## Exercise requirements
Read through the lines below and copy the ones holding the string "proposals".

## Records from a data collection
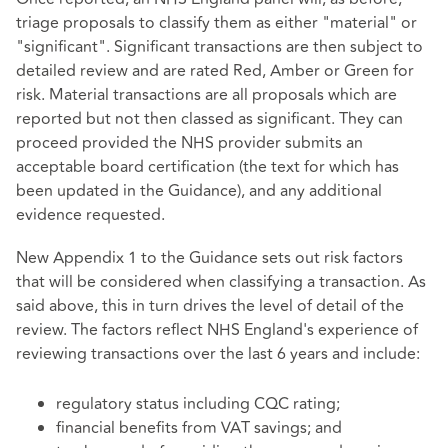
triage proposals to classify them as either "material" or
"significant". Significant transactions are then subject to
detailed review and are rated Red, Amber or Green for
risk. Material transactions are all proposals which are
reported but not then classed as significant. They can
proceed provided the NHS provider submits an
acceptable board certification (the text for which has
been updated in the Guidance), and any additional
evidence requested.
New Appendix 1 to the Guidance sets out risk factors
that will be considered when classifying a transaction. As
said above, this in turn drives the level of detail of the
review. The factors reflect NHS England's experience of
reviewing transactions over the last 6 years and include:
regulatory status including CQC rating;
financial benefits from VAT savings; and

## The answer
triage proposals to classify them as either "material" or
risk. Material transactions are all proposals which are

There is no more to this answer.